→ TASK REQUIREMENTS: Restate word for word the lines of the entries below, starting with the line that holds "3 https://www.gpo.gov/fdsys/pkg/FR-2016-08-17/pdf/2016-19164.pdf" and ending with the line that holds "4 Government Accountability", and no others.

→ DATA SHOWN:
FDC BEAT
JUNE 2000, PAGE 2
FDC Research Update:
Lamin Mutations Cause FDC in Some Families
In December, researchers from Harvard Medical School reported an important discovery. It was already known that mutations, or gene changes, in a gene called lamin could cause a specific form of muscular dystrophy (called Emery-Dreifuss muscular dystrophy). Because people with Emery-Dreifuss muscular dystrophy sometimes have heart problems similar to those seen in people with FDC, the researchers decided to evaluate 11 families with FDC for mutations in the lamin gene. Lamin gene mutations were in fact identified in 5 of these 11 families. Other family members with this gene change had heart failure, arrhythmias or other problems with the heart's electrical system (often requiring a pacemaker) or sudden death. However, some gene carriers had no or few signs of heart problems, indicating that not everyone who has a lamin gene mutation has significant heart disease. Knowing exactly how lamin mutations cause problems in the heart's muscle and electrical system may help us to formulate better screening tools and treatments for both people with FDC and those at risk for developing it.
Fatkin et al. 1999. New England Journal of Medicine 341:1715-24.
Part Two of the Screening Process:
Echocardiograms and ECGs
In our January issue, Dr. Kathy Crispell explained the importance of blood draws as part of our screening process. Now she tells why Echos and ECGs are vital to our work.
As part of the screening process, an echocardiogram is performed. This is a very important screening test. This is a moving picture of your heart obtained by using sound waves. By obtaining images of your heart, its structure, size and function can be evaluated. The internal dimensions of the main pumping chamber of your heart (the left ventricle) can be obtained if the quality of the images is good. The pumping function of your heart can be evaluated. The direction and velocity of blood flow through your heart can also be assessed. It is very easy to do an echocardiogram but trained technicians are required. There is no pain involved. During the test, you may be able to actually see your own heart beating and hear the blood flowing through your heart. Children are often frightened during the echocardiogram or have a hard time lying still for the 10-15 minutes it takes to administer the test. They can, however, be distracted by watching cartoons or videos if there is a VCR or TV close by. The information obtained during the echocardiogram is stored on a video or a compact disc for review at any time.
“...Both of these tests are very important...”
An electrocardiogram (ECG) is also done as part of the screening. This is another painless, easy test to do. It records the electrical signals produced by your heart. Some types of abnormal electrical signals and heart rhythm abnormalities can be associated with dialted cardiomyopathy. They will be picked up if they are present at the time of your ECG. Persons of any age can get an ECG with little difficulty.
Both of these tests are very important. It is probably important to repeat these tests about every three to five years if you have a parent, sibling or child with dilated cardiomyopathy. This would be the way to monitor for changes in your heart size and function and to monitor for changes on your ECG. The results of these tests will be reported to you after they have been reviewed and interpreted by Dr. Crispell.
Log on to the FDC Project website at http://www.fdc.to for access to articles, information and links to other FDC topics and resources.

---

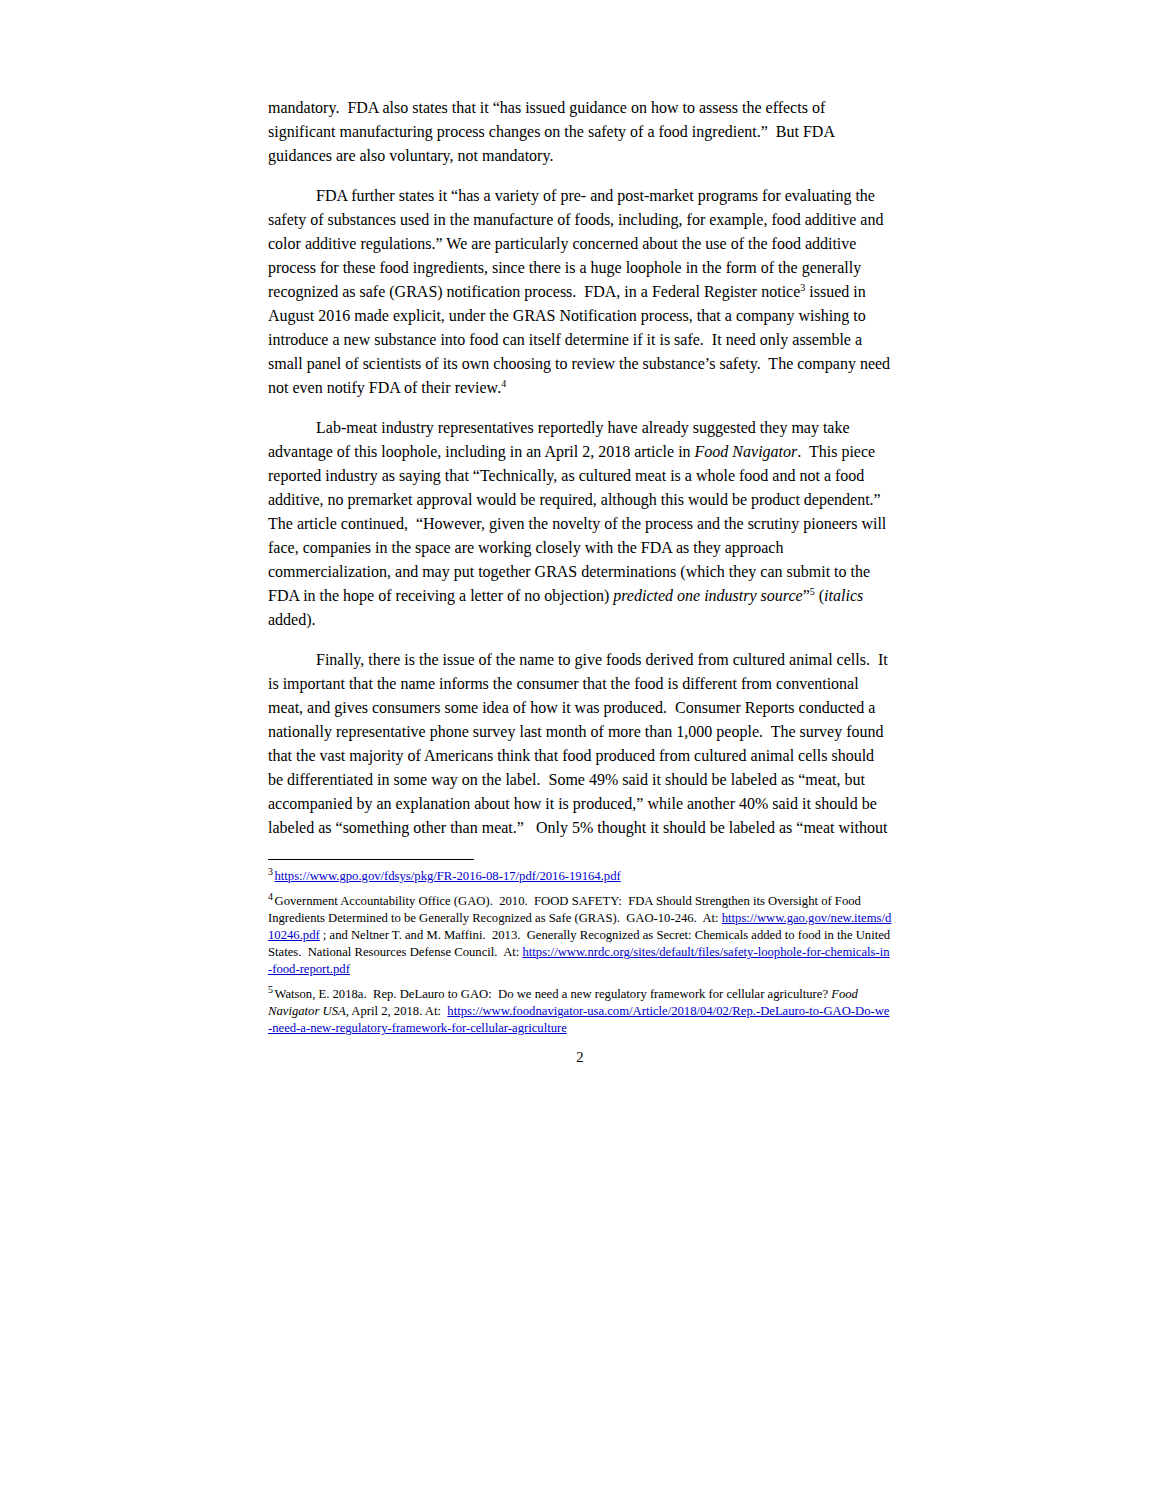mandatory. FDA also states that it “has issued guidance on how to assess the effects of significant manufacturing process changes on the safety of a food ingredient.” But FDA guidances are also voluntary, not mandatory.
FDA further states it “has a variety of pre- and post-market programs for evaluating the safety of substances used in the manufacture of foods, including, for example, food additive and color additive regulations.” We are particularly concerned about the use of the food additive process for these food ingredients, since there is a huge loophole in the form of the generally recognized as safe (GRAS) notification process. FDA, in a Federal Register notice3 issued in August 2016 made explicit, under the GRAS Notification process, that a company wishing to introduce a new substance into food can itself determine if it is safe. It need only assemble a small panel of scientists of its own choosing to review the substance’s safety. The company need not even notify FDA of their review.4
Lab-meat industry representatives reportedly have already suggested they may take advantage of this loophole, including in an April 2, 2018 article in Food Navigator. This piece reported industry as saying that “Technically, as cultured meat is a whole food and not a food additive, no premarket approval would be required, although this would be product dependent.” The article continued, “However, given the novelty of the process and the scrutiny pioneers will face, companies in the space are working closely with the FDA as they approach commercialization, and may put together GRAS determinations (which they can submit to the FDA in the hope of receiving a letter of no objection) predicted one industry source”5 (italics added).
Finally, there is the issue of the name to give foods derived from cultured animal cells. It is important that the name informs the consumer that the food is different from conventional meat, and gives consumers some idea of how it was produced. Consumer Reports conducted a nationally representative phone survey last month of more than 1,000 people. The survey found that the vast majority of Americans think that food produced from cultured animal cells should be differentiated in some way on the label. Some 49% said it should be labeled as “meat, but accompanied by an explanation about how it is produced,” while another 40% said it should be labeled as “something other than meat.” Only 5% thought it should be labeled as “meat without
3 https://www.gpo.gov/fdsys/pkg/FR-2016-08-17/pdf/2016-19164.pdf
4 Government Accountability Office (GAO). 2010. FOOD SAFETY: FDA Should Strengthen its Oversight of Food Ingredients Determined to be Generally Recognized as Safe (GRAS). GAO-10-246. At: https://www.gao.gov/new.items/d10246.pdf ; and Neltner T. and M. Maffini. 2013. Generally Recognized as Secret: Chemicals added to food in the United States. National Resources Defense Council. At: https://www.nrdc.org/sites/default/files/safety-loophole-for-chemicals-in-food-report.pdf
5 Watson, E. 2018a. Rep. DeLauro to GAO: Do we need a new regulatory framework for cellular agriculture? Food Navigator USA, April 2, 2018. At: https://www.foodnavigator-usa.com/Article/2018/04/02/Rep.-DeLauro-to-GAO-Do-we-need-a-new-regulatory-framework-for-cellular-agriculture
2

→ TASK SOLUTION:
3 https://www.gpo.gov/fdsys/pkg/FR-2016-08-17/pdf/2016-19164.pdf
4 Government Accountability Office (GAO). 2010. FOOD SAFETY: FDA Should Strengthen its Oversight of Food Ingredients Determined to be Generally Recognized as Safe (GRAS). GAO-10-246. At: https://www.gao.gov/new.items/d10246.pdf ; and Neltner T. and M. Maffini. 2013. Generally Recognized as Secret: Chemicals added to food in the United States. National Resources Defense Council. At: https://www.nrdc.org/sites/default/files/safety-loophole-for-chemicals-in-food-report.pdf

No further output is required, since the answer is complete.